After a huge gap of time I could finally get my hands on the current book that I am going to talk about in today's blogpost 'Journey Under the Midnight Sun'. I was super excited and the big number of the pages only added fuel to the fire. Further add to it the main thread of the story where a detective is unable to solve a murder and is unable to let go of that case even after 20 years , following people associated with those who were impacted by the murder. I thought I would fly through those 539 pages, high on a fast moving plot.
But afsos aisa ho na saka (Sadly, it couldn't come to pass)!
I barely dragged myself through this book though I must assure you that the author does not let his readers down as far as plot construction and the main twist, which is Higashino's speciality it seems, in the plot is concerned. But, you have to really read through a lot of stuff happening in the early 90s in the Japanese market, the gaming industry, onset of the deployment of the ATM machines and during the dawn of the personal computers.

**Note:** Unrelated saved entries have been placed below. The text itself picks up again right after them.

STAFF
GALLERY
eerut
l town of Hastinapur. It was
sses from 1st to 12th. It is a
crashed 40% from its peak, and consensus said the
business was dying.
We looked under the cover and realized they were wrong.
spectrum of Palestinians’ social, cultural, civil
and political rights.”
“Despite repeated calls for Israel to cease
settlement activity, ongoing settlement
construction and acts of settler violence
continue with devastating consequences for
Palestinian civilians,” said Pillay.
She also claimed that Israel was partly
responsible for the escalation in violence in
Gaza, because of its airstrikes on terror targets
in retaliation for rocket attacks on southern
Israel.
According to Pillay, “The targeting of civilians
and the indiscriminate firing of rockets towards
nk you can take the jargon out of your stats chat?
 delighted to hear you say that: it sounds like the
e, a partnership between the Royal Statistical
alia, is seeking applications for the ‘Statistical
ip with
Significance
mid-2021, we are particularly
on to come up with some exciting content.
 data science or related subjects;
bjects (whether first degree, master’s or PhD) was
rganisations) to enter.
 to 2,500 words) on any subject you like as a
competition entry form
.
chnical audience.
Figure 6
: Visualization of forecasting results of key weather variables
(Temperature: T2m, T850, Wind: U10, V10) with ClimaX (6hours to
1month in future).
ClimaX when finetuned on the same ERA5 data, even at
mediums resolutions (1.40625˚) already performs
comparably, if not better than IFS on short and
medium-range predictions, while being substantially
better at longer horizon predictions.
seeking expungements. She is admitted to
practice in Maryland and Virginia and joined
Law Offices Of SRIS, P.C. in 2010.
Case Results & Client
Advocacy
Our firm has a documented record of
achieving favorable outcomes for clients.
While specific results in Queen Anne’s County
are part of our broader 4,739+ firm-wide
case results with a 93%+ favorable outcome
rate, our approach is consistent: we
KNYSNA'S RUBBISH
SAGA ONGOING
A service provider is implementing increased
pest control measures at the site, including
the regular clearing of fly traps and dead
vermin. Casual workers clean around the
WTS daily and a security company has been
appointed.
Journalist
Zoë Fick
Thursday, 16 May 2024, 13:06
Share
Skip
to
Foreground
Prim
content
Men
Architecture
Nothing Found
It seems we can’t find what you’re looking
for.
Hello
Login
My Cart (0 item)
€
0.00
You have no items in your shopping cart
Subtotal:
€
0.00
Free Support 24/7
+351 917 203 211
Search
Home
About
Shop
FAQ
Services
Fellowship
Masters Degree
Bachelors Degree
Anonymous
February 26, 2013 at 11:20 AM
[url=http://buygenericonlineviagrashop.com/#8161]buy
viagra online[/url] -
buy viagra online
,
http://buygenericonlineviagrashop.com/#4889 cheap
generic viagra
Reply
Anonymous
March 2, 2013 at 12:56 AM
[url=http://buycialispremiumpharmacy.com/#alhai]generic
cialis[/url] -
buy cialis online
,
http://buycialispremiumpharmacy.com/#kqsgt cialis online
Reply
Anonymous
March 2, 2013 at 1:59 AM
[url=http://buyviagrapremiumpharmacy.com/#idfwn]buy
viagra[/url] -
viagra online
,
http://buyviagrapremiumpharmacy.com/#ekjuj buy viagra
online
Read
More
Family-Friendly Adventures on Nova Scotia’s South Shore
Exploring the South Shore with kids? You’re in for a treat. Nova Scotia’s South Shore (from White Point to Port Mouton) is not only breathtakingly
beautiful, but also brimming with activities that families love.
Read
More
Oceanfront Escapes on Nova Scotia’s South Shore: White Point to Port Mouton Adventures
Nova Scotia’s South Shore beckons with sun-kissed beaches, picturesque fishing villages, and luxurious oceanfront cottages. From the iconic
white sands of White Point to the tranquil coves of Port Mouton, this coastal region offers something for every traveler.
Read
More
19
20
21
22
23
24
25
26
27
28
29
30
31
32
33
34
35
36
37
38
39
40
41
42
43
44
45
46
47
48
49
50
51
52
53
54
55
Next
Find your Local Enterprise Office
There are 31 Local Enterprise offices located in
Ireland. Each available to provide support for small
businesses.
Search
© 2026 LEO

I wouldn't say it was all irrelevant to the story but it really weighed down the pace of the story-the story of two teenagers- Ryo and Yuhiko, who are bound together inextricably through a crime involving one's father and the other's mother. The storyline follows them through two decades after a dead body of pawn broker is found in an abandoned building.
But I would still recommend it to be read if you are a fan of the genre. Maybe you will find it interesting to read how pirated games and PCs were sold and made money off, maybe the scams involving the then newly launched ATM machines.
PS: Drishyam may have been inspired by the book Devotion of Suspect X, but is very different from the novel.
I am taking my blog to the next level with @BlogChatter's activity #MyFriendAlexa.
Comments
Apparently the Malayalam version of Drishyam is the original. Hindi and Tamil versions have a lot of exaggeration.